As you know with my shirts, I block print them. A majority of graphic tees are screenprinted because you can get consistent looking prints that are very clean and it can be done fairly inexpensively. With blockprinting, the block basically creates a stamp which prints different each time.  And there is a notable difference in the texture and look between the two processes.

Screenprinting supplies have evolved over time to fit the need of apparel printers so inks and such are easily available to the public and many are waterbased. Because blockprinting hasn’t translated into a commercial setting the way screen printing has, it’s still considered a fine artist technique so the materials and inks are limited. I don’t mind that because I can easily modify stuff and mix the ink colors I want, but for the amateur it may take years to master blockprinting, and printing on tshirts requires another level of expertise.

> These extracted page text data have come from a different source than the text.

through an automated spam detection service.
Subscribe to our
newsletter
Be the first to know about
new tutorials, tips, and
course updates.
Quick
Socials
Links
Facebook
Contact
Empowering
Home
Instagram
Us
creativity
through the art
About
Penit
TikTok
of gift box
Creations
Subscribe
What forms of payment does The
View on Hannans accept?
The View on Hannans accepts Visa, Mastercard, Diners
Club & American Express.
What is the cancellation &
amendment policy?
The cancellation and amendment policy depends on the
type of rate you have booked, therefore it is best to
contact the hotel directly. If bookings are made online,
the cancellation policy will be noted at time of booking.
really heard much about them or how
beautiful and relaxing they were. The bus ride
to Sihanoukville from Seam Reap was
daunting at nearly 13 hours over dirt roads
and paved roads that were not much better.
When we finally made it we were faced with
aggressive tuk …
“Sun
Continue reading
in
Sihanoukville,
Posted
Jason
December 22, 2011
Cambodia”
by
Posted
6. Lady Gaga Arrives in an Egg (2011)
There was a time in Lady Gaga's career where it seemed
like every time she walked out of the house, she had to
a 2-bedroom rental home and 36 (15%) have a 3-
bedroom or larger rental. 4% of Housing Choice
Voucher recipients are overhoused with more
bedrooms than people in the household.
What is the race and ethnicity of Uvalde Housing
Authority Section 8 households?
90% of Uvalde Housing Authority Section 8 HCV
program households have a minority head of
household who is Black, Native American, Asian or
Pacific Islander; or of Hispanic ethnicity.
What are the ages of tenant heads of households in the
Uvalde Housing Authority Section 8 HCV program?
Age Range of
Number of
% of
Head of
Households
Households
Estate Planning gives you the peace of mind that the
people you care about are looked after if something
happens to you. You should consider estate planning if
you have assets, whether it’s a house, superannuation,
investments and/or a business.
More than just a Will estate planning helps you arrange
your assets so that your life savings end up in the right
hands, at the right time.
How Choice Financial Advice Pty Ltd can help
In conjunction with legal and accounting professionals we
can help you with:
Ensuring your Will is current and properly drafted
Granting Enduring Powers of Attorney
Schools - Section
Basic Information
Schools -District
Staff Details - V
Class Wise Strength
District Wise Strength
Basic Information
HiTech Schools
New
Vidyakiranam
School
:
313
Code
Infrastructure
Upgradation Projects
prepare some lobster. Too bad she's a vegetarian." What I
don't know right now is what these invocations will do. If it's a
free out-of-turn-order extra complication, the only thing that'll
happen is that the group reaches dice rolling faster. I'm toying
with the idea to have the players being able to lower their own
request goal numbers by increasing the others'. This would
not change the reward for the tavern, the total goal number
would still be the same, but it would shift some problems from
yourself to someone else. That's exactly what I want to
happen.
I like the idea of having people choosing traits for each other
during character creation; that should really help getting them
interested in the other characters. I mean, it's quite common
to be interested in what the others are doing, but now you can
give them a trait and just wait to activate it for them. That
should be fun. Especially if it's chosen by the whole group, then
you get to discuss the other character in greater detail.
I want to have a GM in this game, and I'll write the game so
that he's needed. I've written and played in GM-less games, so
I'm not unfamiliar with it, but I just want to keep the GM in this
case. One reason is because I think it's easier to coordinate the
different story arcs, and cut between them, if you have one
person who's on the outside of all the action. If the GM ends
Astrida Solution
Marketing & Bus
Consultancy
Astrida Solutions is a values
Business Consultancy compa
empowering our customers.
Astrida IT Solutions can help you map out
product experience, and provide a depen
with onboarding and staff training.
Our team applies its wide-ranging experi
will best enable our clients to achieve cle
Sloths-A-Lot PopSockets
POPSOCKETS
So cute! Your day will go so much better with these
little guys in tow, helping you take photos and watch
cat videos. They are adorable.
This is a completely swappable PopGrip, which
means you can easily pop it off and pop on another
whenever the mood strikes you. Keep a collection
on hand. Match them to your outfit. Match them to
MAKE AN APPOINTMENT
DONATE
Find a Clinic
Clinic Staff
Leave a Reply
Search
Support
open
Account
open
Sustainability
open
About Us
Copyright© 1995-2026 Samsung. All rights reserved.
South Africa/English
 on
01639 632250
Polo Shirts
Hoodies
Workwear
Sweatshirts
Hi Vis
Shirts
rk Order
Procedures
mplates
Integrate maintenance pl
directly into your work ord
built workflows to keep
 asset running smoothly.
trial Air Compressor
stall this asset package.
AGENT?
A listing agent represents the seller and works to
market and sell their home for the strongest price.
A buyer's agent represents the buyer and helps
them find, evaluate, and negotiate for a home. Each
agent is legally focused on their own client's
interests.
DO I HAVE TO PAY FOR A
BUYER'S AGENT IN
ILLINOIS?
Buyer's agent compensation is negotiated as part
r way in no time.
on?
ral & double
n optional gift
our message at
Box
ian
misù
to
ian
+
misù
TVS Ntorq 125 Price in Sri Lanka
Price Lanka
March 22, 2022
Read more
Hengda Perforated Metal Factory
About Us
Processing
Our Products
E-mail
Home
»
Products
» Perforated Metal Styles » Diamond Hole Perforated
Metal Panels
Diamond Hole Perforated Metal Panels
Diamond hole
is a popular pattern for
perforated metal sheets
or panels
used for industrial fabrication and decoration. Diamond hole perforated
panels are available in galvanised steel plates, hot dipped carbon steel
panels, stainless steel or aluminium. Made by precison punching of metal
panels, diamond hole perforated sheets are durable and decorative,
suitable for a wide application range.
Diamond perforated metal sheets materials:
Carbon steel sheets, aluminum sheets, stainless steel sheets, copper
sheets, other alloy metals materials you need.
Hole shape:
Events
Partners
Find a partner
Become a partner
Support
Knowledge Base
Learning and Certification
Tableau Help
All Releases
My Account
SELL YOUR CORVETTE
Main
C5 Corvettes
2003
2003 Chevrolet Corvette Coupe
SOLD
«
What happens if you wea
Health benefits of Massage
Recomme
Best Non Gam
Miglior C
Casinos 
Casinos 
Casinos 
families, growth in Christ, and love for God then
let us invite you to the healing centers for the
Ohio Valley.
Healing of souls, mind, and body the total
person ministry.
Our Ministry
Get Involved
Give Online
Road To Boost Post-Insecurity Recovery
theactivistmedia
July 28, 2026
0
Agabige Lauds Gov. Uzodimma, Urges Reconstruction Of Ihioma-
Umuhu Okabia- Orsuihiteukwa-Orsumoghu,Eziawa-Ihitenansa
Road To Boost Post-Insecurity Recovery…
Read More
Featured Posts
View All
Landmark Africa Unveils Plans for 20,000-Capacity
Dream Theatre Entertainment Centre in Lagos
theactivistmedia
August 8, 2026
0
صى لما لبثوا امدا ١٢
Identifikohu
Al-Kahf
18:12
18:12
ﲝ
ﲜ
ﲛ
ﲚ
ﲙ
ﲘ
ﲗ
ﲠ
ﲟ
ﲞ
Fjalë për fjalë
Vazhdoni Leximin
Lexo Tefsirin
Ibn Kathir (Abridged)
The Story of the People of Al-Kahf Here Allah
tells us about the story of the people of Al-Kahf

I love, love, love blockprinting on tees, obviously, but I know that’s its not the most cost effective way to print shirts. My concern is for the Queensbound line. With the retail price points being between $25-$28 a shirt, the profit margain is low. And since I’m trying to set up a grant program and donate as much as I can of the proceeds, block printing might not make the most financial sense.If I switch to screen printing, the images would stay the same, but the print would look and feel different. But do Queensbound customers care about how the print is applied or are they more concerned with the content? Do they care if I HEART QUEENS is screenprinted or blockprinted. When I get compliments on the shirts, I’m not really sure exactly what draws them to it. Content is a obvious yes, but style? no.

With my couture tees, of course, I’m sticking to block printing. That’s me. I’m becoming established as a block printing artist so should that inform Queensbound?  Urgh. I’m in a conundrum.